Vorgegebener Textauszug =>

# # # # # # #

Beitragsausgleichsverfahren der Branche Lederindustrie

Das Beitragsausgleichsverfahren ist gesetzlich vorgeschriebenes Element der Beitragsberechnung.
Für die einzelnen Unternehmen wird bei der Branche Lederindustrie unter Berücksichtigung der anzeigepflichtigen und nicht anzeigepflichtigen Arbeitsunfälle (Berufskrankheiten und Wegeunfälle bleiben unberücksichtigt) ein Zuschlag bis zu 20 % des Regelbeitrags auferlegt, wenn die Eigenbelastung höher als die Durchschnittsbelastung aller Beitragspflichtigen ist.

# # # # # # #

Arbeitsanweisungen =>
1. Bis zu welcher Höhe kann nach dem Textauszug zum Beitragsausgleichsverfahren einem Unternehmen ein Zuschlag auferlegt werden?
2. Führen Sie den Textauszug zum Beitragsausgleichsverfahren im gleichen Stil ab dem letzten Satz weiter.
Die Datensätze stehen in keinem Zusammenhang mit dem Textauszug zum Beitragsausgleichsverfahren.

# # # # # # #

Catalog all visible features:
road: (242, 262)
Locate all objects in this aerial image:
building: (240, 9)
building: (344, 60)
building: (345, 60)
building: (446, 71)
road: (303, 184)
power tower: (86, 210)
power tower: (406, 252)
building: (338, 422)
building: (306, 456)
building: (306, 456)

# # # # # # #

Erwartete Antworten =>
1. Bis zu 20 % des Regelbeitrags.

2.
Sinn des Beitragsausgleichsverfahrens ist es, einen materiellen Anreiz zu Maßnahmen der Vermeidung von Arbeitsunfällen zu schaffen und so den Präventionsauftrag der Berufsgenossenschaften zu unterstützen.

Unternehmen, deren Eigenbelastung die Durchschnittsbelastung um 200 % oder mehr übersteigt, wird der Höchstzuschlag von 20 % auferlegt. Ist die Eigenbelastung geringer als die Durchschnittsbelastung, wird kein Zuschlag auferlegt.